- [EXCERPT TO READ]:
═══

Hugh Kenner, by day an unassuming professor of English literature at the Johns Hopkins University, is our foremost practitioner of the ancient cult of the maze, a celebrant of this endless labyrinth in which we live. Confronted with its mysteries, Mr. Kenner, the new Theseus, confidently draws on a lively knowledge of science, technology, music, architecture, language, art, politics, and literature to explain the way to comprehension. For three decades, it has been the pleasure of readers to watch his mind at work in a number of important, even revolutionary books, among them The Pound Era, a history of literary modernism, and Bucky, a critical inquiry into the life and work of Buckminster Fuller, who, to continue the metaphor, is our century’s Hephaestus.
At the heart of Hugh Kenner’s method, displayed throughout the pages of his new, aptly titled collection of essays, rests the doctrine that the truth—or such truth as there is—emerges from the intersection of reverberant facts. This intersection, he suggests, alone has explanatory power. In casually linked essays on the relevance of the study of scientific history to that of literature, for example, Mr. Kenner asks us to consider these encyclopedic details:
—Alexander Graham Bell had no telephone in his home, believing his invention to be appropriate only to commerce. Twenty years later, almost all the characters in James Joyce’s Ulysses are seen to have private telephones. (This two-decade gestation period, he might have added, also characterizes the growth of the computer industry.)

═══

- [EXCERPTED RECORDS]:
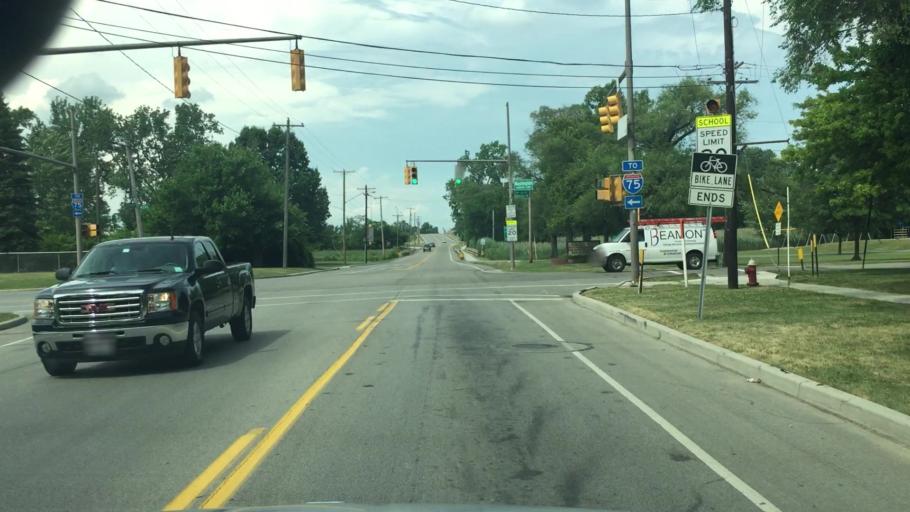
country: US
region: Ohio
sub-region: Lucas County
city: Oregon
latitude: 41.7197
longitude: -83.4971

═══

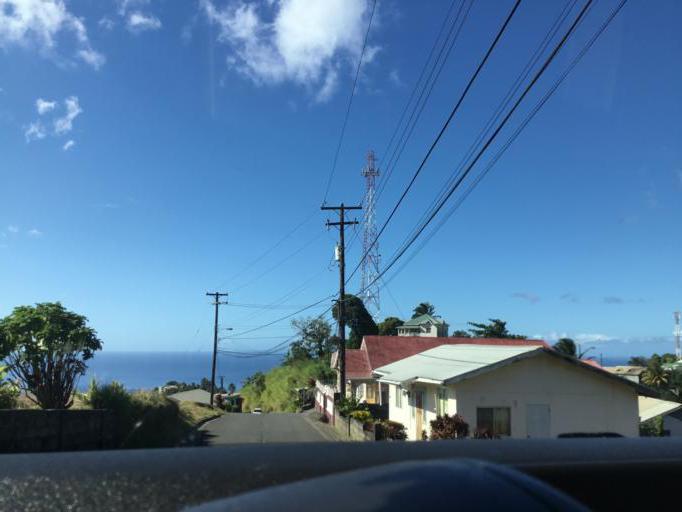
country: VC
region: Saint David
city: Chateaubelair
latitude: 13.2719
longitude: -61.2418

═══

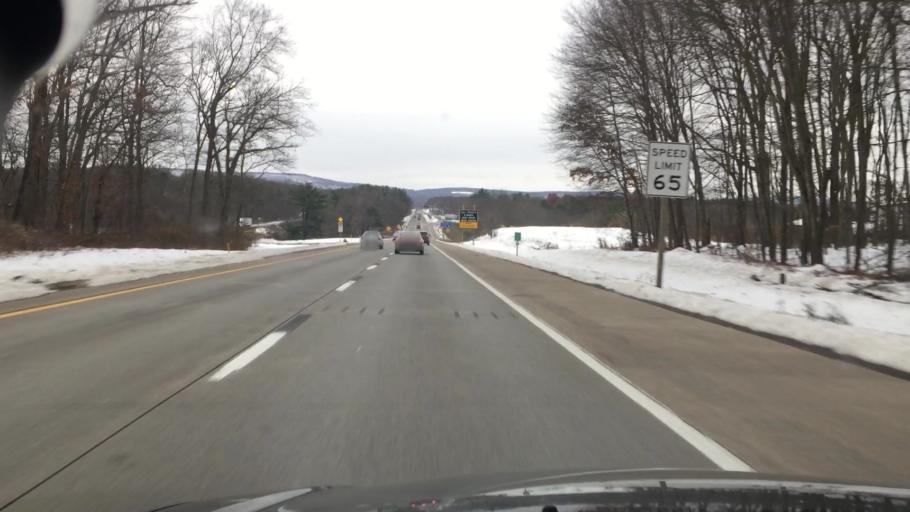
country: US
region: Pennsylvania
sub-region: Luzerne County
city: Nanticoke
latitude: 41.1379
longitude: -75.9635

═══

- [JOBS]:
1. Please return the passage above on Hugh Kenner's essay collection in full, word for word.
2. Give the number of lines in the records that contain the string "region", and reply with that number only.

- [THE REPLIES]:
1.
Hugh Kenner, by day an unassuming professor of English literature at the Johns Hopkins University, is our foremost practitioner of the ancient cult of the maze, a celebrant of this endless labyrinth in which we live. Confronted with its mysteries, Mr. Kenner, the new Theseus, confidently draws on a lively knowledge of science, technology, music, architecture, language, art, politics, and literature to explain the way to comprehension. For three decades, it has been the pleasure of readers to watch his mind at work in a number of important, even revolutionary books, among them The Pound Era, a history of literary modernism, and Bucky, a critical inquiry into the life and work of Buckminster Fuller, who, to continue the metaphor, is our century’s Hephaestus.
At the heart of Hugh Kenner’s method, displayed throughout the pages of his new, aptly titled collection of essays, rests the doctrine that the truth—or such truth as there is—emerges from the intersection of reverberant facts. This intersection, he suggests, alone has explanatory power. In casually linked essays on the relevance of the study of scientific history to that of literature, for example, Mr. Kenner asks us to consider these encyclopedic details:
—Alexander Graham Bell had no telephone in his home, believing his invention to be appropriate only to commerce. Twenty years later, almost all the characters in James Joyce’s Ulysses are seen to have private telephones. (This two-decade gestation period, he might have added, also characterizes the growth of the computer industry.)

2. 5